September 20, 2012 Leave a comment

Federal prosecutors and lawyers for Guyanese businessman Ed Ahmad, who has been indicted in a $50 million mortgage fraud scheme, have reached a plea arrangement.

According to a letter seen by this newspaper and which was filed today by Assistant United States Attorney Alexander A Solomon, Ahmad’s matter was yesterday adjourned to October 10 for a “guilty plea.”

As such he said that the prosecution and the defence are requesting from Judge Dora Irizarry that time be excluded from the speedy trial computation between September 21 and October 20 for “the purpose of permitting the parties to finalise their plea negotiations.”

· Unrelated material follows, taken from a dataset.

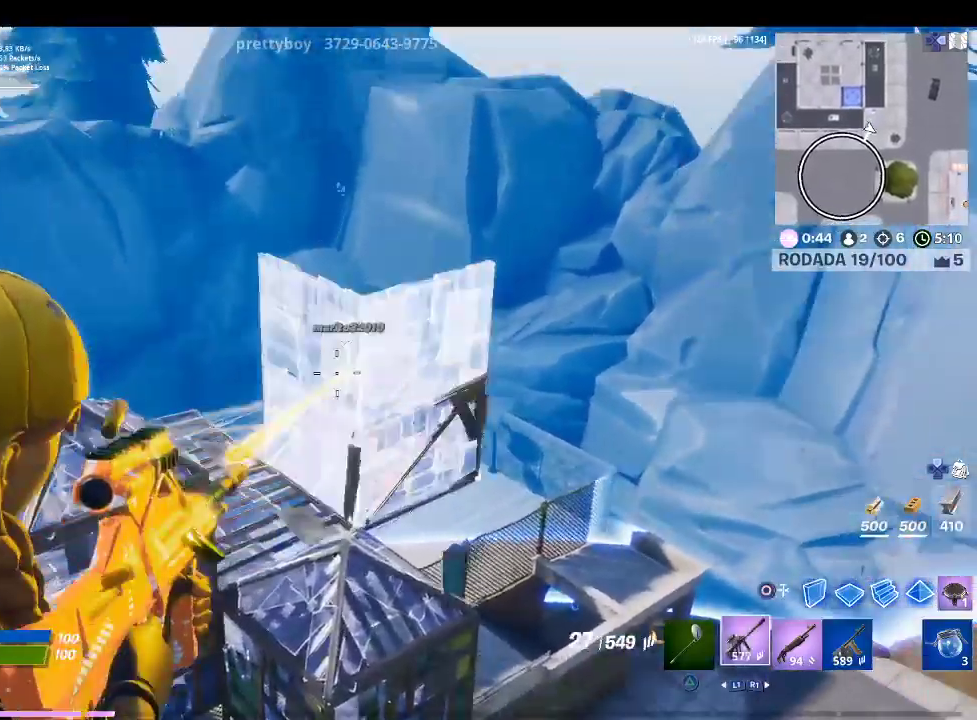
{"buttons": ["SQUARE"], "left_stick": "down-left", "right_stick": "center", "events": [[167, "right_stick", "up-right"], [267, "left_stick", "down-left"], [267, "right_stick", "center"], [433, "L2", "up"], [433, "SQUARE", "down"]]}
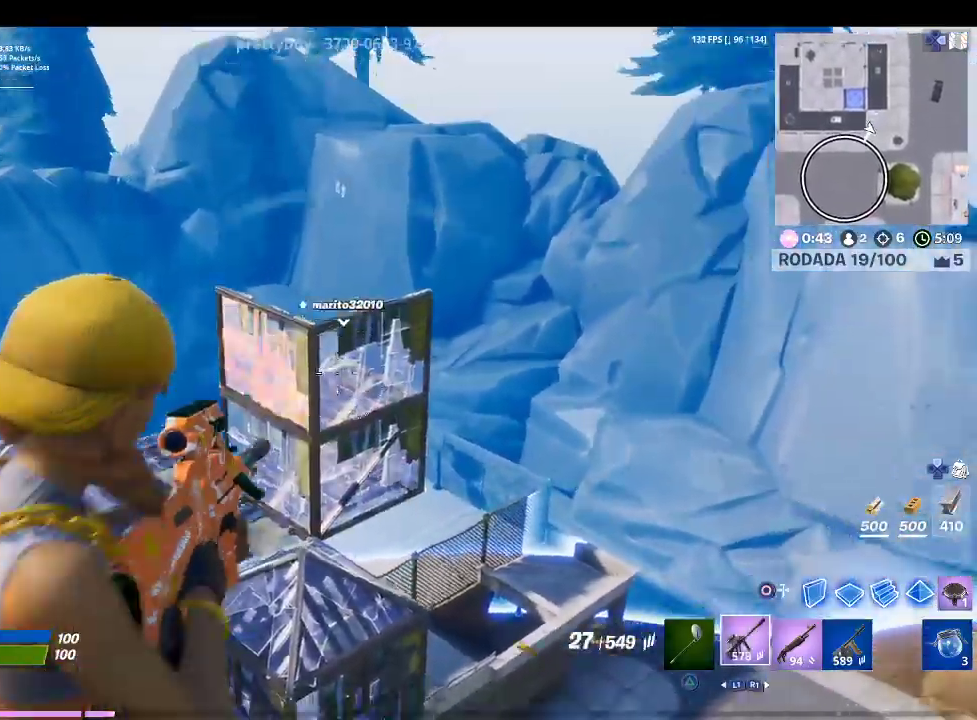
{"buttons": [], "left_stick": "up-right", "right_stick": "center", "events": [[100, "CROSS", "down"], [100, "SQUARE", "up"], [267, "CROSS", "up"], [367, "left_stick", "center"], [433, "left_stick", "up-right"]]}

Ahmad had made a US$40,000 payment to Rep Gregory Meeks (D-NY) in 2007 that the Congressman failed to disclose on his Financial Disclosure Reports for 2007, 2008, and 2009. Meeks subsequently claimed the $40,000 payment was a loan, but there were no note or payments until several years after the payment was made. Last year the Office of Congressional Ethics (OCE) asked the House Ethics Committee to investigate the matter. The OCE reported that Meeks “refused to cooperate with the OCE’s investigation,” NLPC noted.

Ahmad was detained last July on charges that he operated a US$50 million mortgage-fraud scheme in Queens, New York. He faces a maximum of 30 years in jail. He is currently on US$2.5 million bail.

Ahmad’s case has attracted great interest in Guyana because of his close ties to former president Bharrat Jagdeo. Ahmad had shipped a container of goods to Jagdeo at State House and many questions were asked about this.

Three alleged co-conspirators — Ahmad’s cricket friends and employees — were also indicted in an associated case last year, court records show.

The report said that Queens-based brokers Qayaam Farrouq, Mohamed Gurmohamed and Guyanese cricketer Steve Massiah were charged with defrauding banks and mortgage companies by falsifying mortgage-loan applications to make borrowers appear more creditworthy to financial institutions, court records show.

The matter against Massiah has since been dismissed without prejudice.